── Extracted data ──

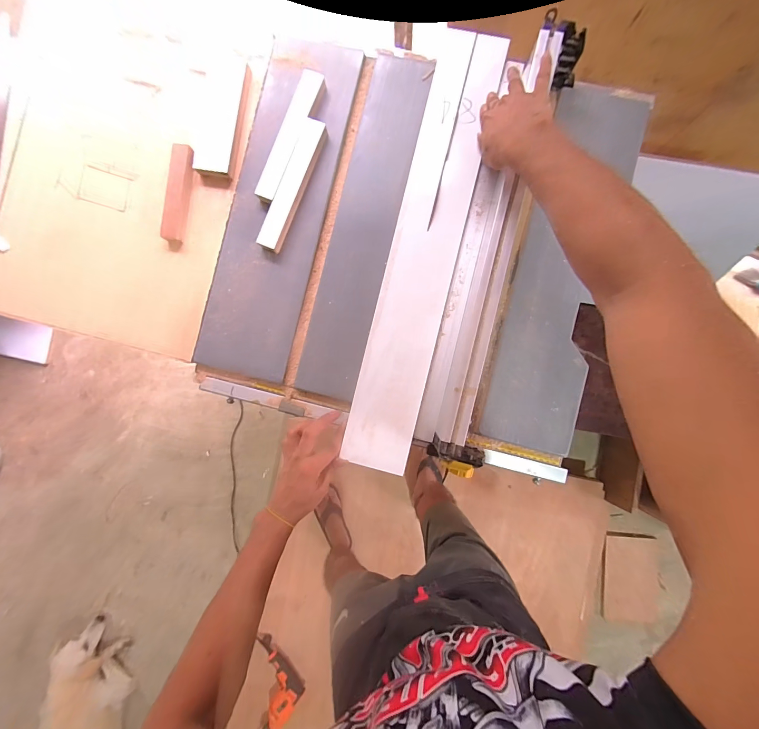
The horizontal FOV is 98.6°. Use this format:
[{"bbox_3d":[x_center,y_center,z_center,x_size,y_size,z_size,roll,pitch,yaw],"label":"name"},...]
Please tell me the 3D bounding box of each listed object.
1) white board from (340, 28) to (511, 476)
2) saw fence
[{"bbox_3d":[0.071,-0.172,0.496,0.096,0.010,0.665,13,90,3],"label":"white board"},{"bbox_3d":[0.164,-0.154,0.463,0.091,0.079,0.616,14,89,3],"label":"saw fence"}]

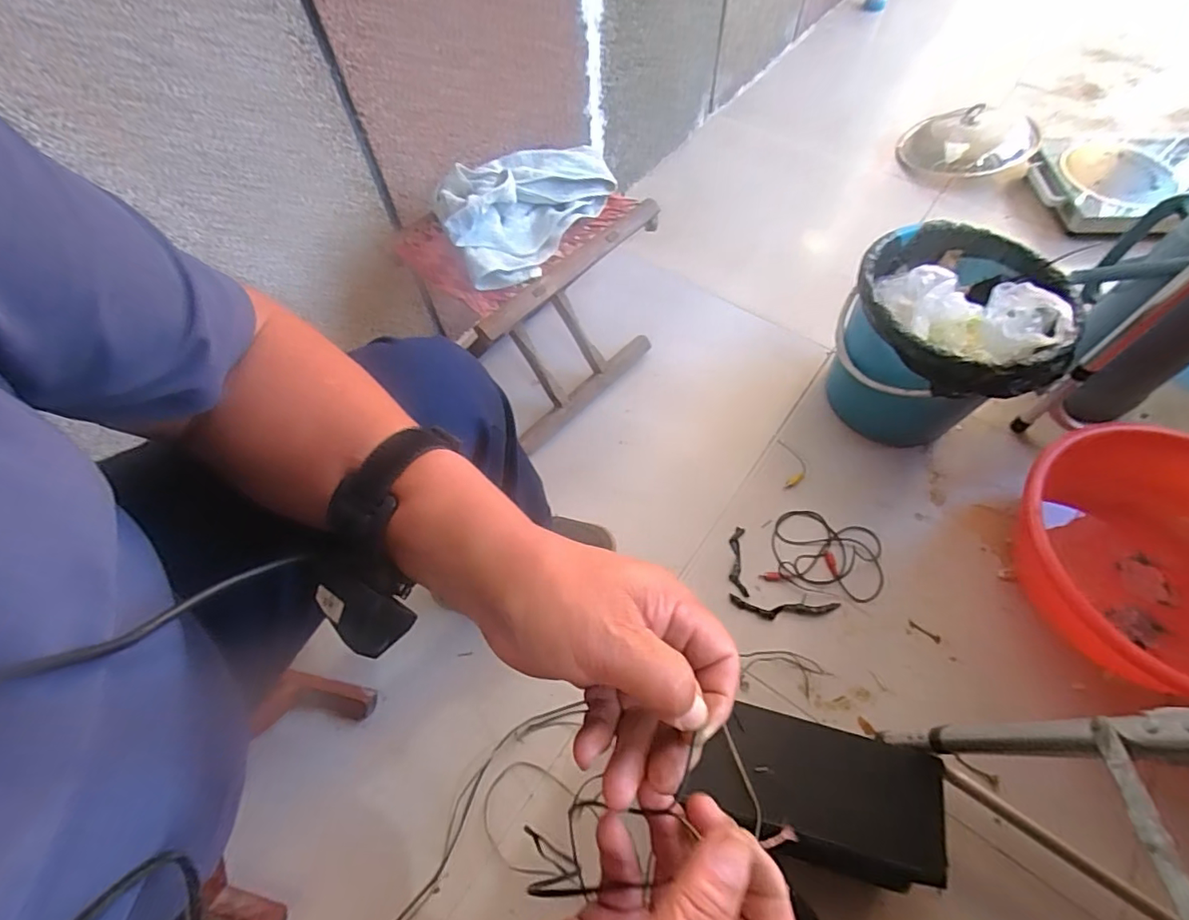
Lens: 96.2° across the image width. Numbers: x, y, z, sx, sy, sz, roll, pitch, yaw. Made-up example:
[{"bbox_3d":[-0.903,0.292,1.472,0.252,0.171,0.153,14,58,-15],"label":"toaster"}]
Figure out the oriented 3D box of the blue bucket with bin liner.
[{"bbox_3d":[0.515,-0.169,0.824,0.280,0.293,0.264,30,65,18],"label":"blue bucket with bin liner"}]

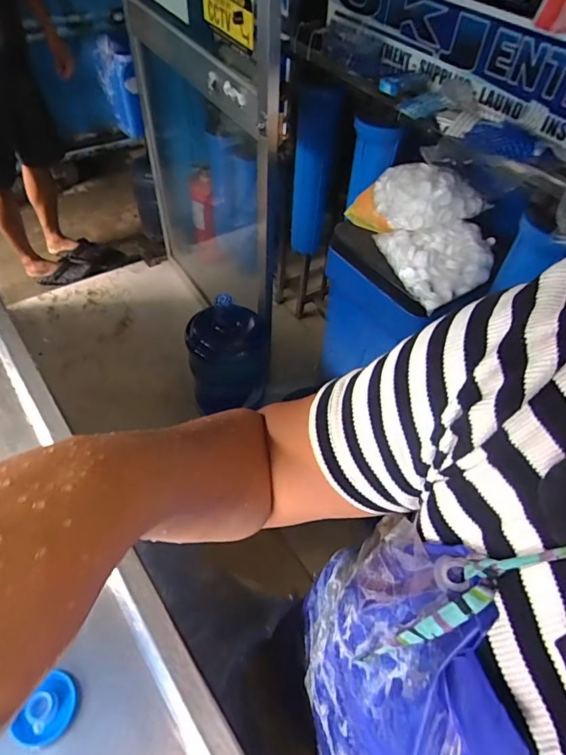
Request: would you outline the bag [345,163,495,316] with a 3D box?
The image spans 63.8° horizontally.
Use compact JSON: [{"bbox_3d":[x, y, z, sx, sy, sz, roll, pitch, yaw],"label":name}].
[{"bbox_3d":[0.322,-0.331,0.964,0.213,0.155,0.328,-16,54,-16],"label":"bag"}]

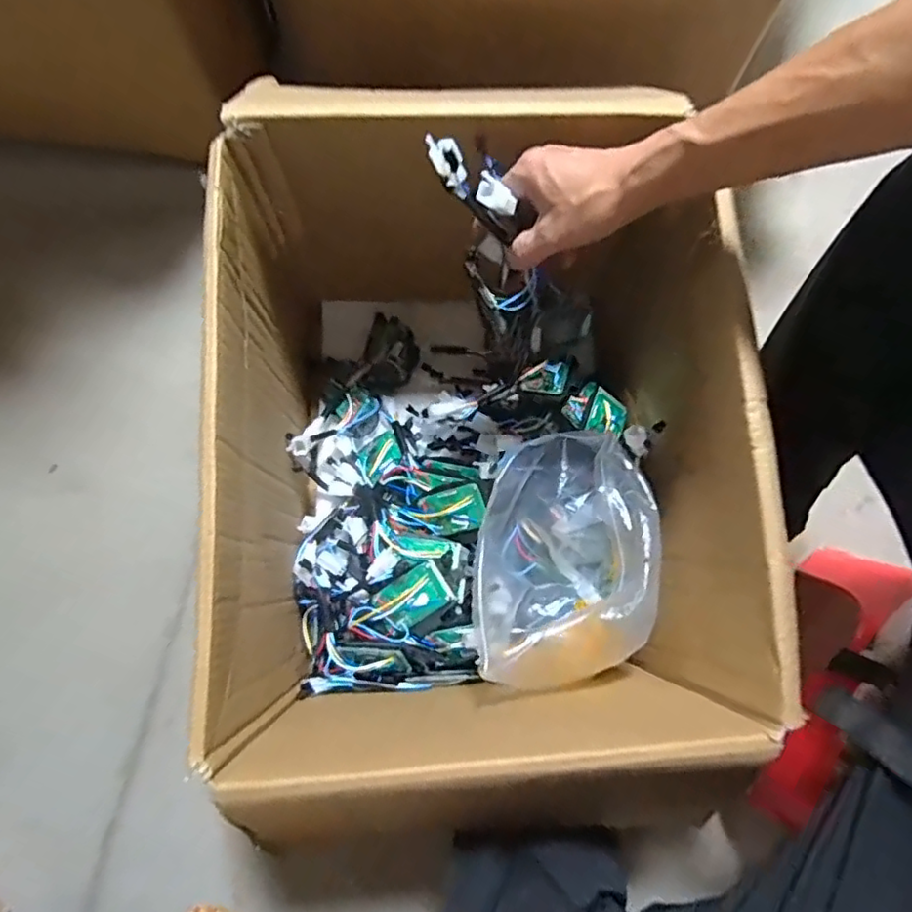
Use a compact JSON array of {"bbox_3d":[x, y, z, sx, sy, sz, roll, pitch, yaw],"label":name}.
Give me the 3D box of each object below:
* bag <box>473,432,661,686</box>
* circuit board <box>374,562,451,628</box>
[{"bbox_3d":[0.106,0.098,0.640,0.154,0.140,0.251,14,80,2],"label":"bag"},{"bbox_3d":[-0.049,0.156,0.683,0.076,0.009,0.047,-32,82,-6],"label":"circuit board"}]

───

→ Problem:
Look through the entries and return each line that has the word "object" in it.

→ Answer below:
Please tell me the 3D bounding box of each listed object.
Give me the 3D box of each object below:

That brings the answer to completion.